(Canadian Press)
The Bush administration's
effort to increase pressure on China to overhaul its currency regime got less than rave reviews from Federal Reserve chairman Alan Greenspan and key central bankers from China, Europe and Japan.
Greenspan disputed the contention of U.S. manufacturers that a revaluation of China's yuan would make a significant impact on America's soaring trade imbalances.
Zhou Xiaochuan, the head of China's
central bank, rejected the administration's contention that China was ready to move immediately to a more flexible currency. And Jean-Claude Trichet, the head of the European Central Bank, and Toshiro Moto,
deputy governor of the Bank of Japan, both said the timing of any move should be left up to China.
The four men made their comments while appearing on a panel of central bank governors at a monetary
conference being held in Beijing. Greenspan participated late Monday (Tuesday morning Beijing time) by satellite from Washington.
The Bush administration in recent weeks has intensified the pressure
on China to stop linking the yuan at a fixed rate to the dollar, a practice that American manufacturers say has undervalued the yuan and given China a huge trade advantage.
Greenspan, however, said
in response to an audience question that getting China to stop linking its currency tightly to the U.S. dollar would have little impact on America's trade deficit with China, which hit a record $162 billion
US last year, the largest imbalance ever recorded with a single country.
"It certainly is not going to be a major impact" on America's trade deficit, Greenspan said, asserting that any
sales China loses in the United States would probably be made up by sales from other countries.
But Greenspan did argue it was in China's interest and the interest of the global economy because it
would end distortions in China's monetary system and also make China's economy more flexible.

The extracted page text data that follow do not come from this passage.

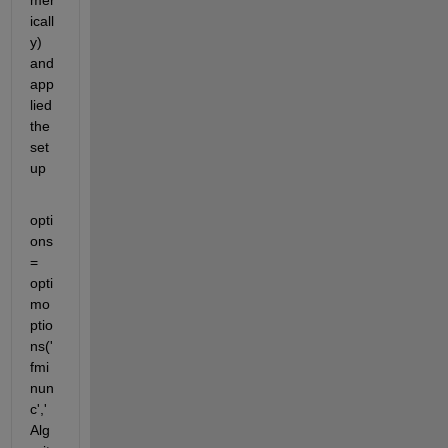
mer
icall
y) 
and 
app
lied 
the 
set
up
opti
ons 
= 
opti
mo
ptio
ns('
fmi
nun
c','
Alg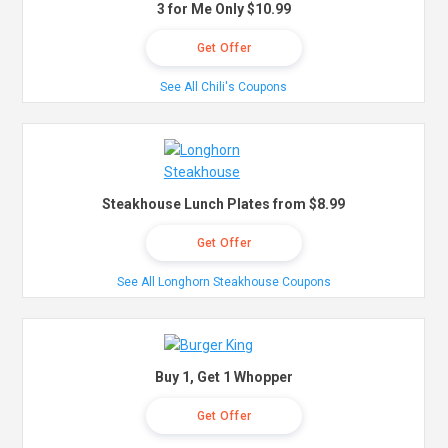
3 for Me Only $10.99
Get Offer
See All Chili's Coupons
Steakhouse Lunch Plates from $8.99
Get Offer
See All Longhorn Steakhouse Coupons
Buy 1, Get 1 Whopper
Get Offer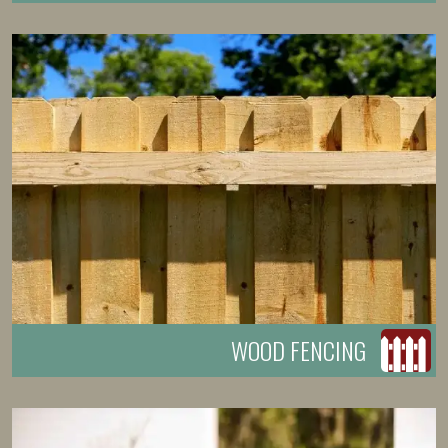
WOOD FENCING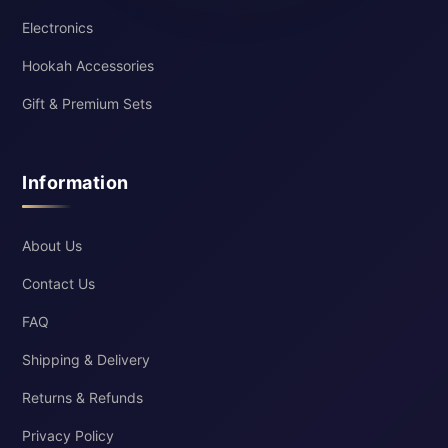
Electronics
Hookah Accessories
Gift & Premium Sets
Information
About Us
Contact Us
FAQ
Shipping & Delivery
Returns & Refunds
Privacy Policy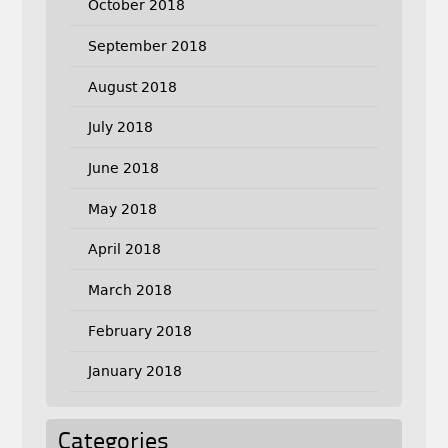
October 2018
September 2018
August 2018
July 2018
June 2018
May 2018
April 2018
March 2018
February 2018
January 2018
Categories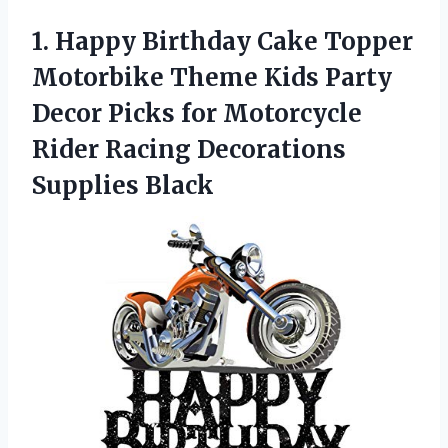
1.
Happy Birthday Cake
Topper
Motorbike Theme Kids Party
Decor Picks for Motorcycle
Rider Racing Decorations
Supplies Black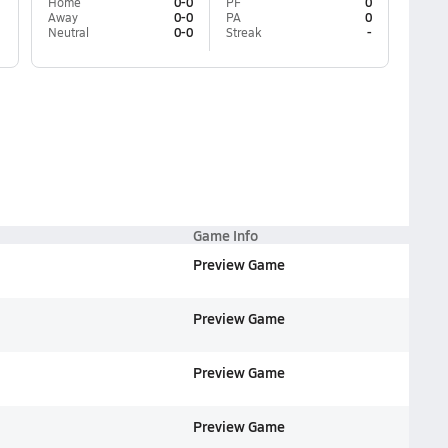
Home
0-0
PF
0
Away
0-0
PA
0
Neutral
0-0
Streak
-
Game Info
Preview Game
Preview Game
Preview Game
Preview Game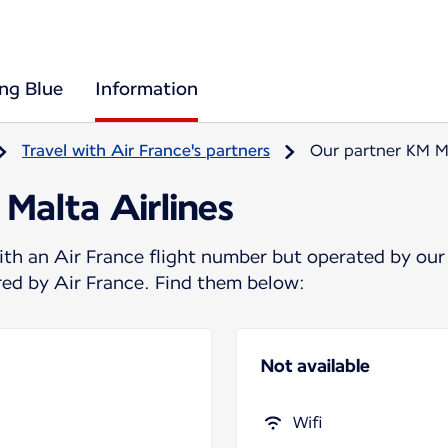
ing Blue
Information
Travel with Air France's partners
Our partner KM Ma
Malta Airlines
ith an Air France flight number but operated by our
ered by Air France. Find them below:
Not available
Wifi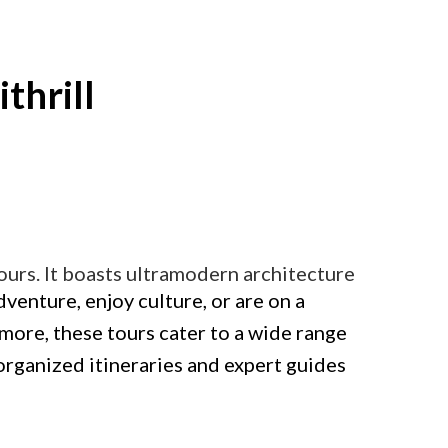
ithrill
 tours. It boasts ultramodern architecture
enture, enjoy culture, or are on a
more, these tours cater to a wide range
-organized itineraries and expert guides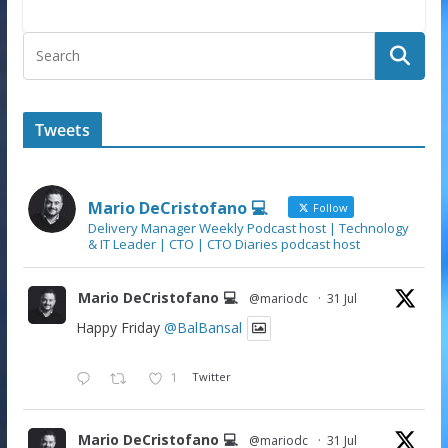
Tweets
Mario DeCristofano 💻
Follow
Delivery Manager Weekly Podcast host | Technology
& IT Leader | CTO | CTO Diaries podcast host
Mario DeCristofano 💻
@mariodc
·
31 Jul
Happy Friday
@BalBansal
1
Twitter
Mario DeCristofano 💻
@mariodc
·
31 Jul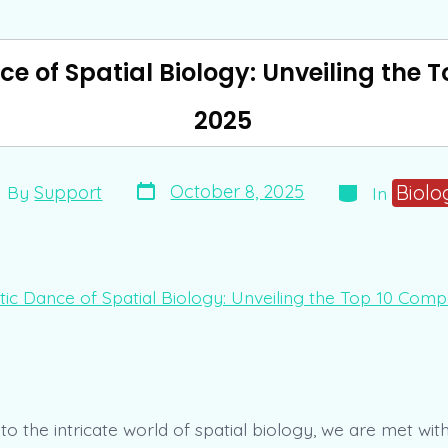
e of Spatial Biology: Unveiling the 
2025
Post
Categories
t
Biolo
October 8, 2025
By
Support
In
date
hor
nto the intricate world of spatial biology, we are met w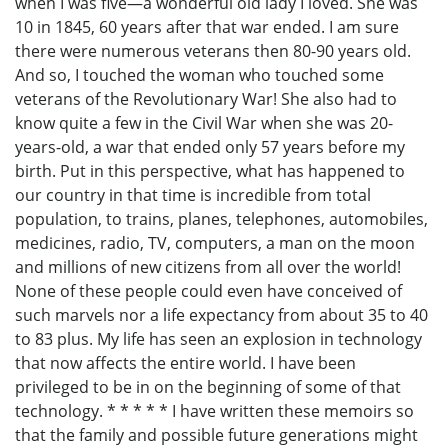
when I was five—a wonderful old lady I loved. She was
10 in 1845, 60 years after that war ended. I am sure
there were numerous veterans then 80-90 years old.
And so, I touched the woman who touched some
veterans of the Revolutionary War! She also had to
know quite a few in the Civil War when she was 20-
years-old, a war that ended only 57 years before my
birth. Put in this perspective, what has happened to
our country in that time is incredible from total
population, to trains, planes, telephones, automobiles,
medicines, radio, TV, computers, a man on the moon
and millions of new citizens from all over the world!
None of these people could even have conceived of
such marvels nor a life expectancy from about 35 to 40
to 83 plus. My life has seen an explosion in technology
that now affects the entire world. I have been
privileged to be in on the beginning of some of that
technology. * * * * * I have written these memoirs so
that the family and possible future generations might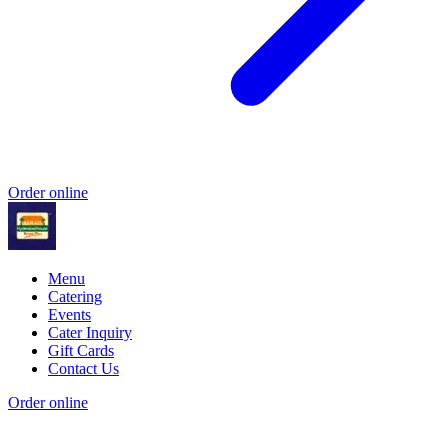
Order online
Menu
Catering
Events
Cater Inquiry
Gift Cards
Contact Us
Order online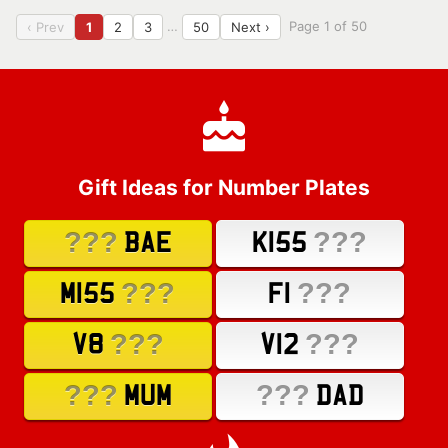
…
Page 1 of 50
‹ Prev
1
2
3
50
Next ›
Gift Ideas for Number Plates
???
???
BAE
K155
???
???
M155
F1
???
???
V8
V12
???
???
MUM
DAD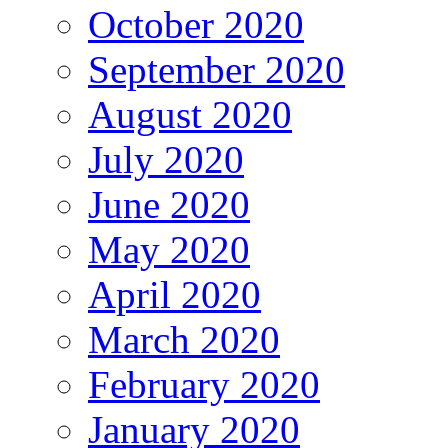
October 2020
September 2020
August 2020
July 2020
June 2020
May 2020
April 2020
March 2020
February 2020
January 2020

"Allowing revaluation in some form is very much to the advantage of the Chinese and I am certain
they will take it on reasonably soon," the Fed chairman said.

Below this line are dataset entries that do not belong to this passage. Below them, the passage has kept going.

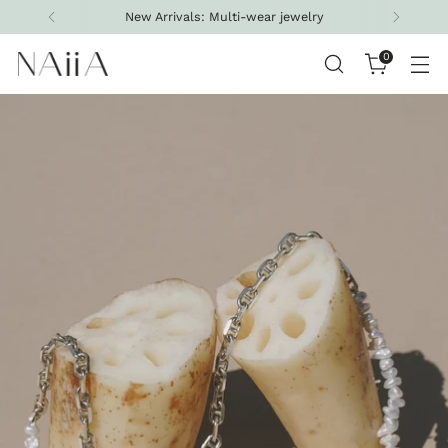
New Arrivals: Multi-wear jewelry
0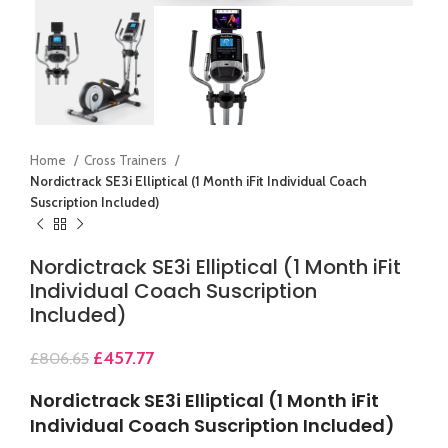
Home
Cross Trainers
Nordictrack SE3i Elliptical (1 Month iFit Individual Coach
Suscription Included)
Nordictrack SE3i Elliptical (1 Month iFit
Individual Coach Suscription
Included)
£
457.77
£
806.65
Nordictrack SE3i Elliptical (1 Month iFit
Individual Coach Suscription Included)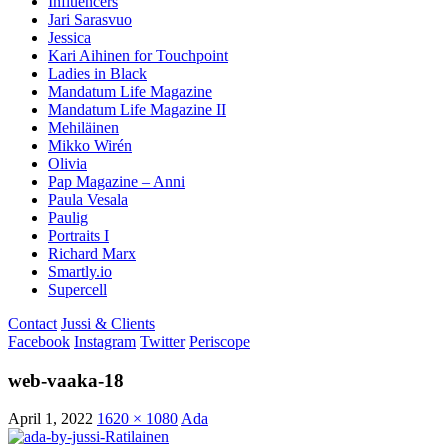
Influencers
Jari Sarasvuo
Jessica
Kari Aihinen for Touchpoint
Ladies in Black
Mandatum Life Magazine
Mandatum Life Magazine II
Mehiläinen
Mikko Wirén
Olivia
Pap Magazine – Anni
Paula Vesala
Paulig
Portraits I
Richard Marx
Smartly.io
Supercell
Contact
Jussi & Clients
Facebook
Instagram
Twitter
Periscope
web-vaaka-18
April 1, 2022
1620 × 1080
Ada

Xiaochuan told the conference that there was "too much expectation" about how a change in China's currency practices would
impact trade flows and the global economy.
He also said more reforms were needed to prepare for a change, a comment at odds with the Bush administration which in recent months has been insisting that
China is ready to make the switch currently.
Trichet said China should decide on the timing of any currency move and that other nations need to do their part to support global growth, including
higher savings rates in the United States and less impediments to growth in Europe and Japan.
"We all have to contribute to a better handling of the planet," Trichet said.
Greenspan
told the conference that he does not have a good explanation for why long-term interest rates have been falling at a time when he and his Fed colleagues have been raising short-term rates, a development he
said was "clearly without recent precedent" and one he called in February a "conundrum."
The Fed has boosted a key short-term rate, the federal funds rate, a total of eight times
since last June 30, moving it up in quarter-point increments from a 46-year low of 1 per cent to its current level of three per cent.
But over that same time period, Greenspan noted, the yield on
Treasury's benchmark 10-year note has fallen from around 4.8 per cent a year ago to around four per cent currently.
Greenspan said the continued decline in long-term interest rates has not been a
development just in the United States but in many other countries around the world.
There have been a number of explanations for this development, including the suggestion that heavy foreign buying
of U.S. Treasury securities was keeping U.S. rates low. But Greenspan said a Fed study estimated that this impact was "modest" given the overall size of the U.S. Treasury market.
In his
comments, Greenspan also included a warning to operators of large hedge funds, investment vehicles for wealthy individuals.
He said that if fund managers continue to pursue more risky investments to
enhance returns, "the hedge fund industry could temporarily shrink and many wealthy fund managers and investors could become less wealthy.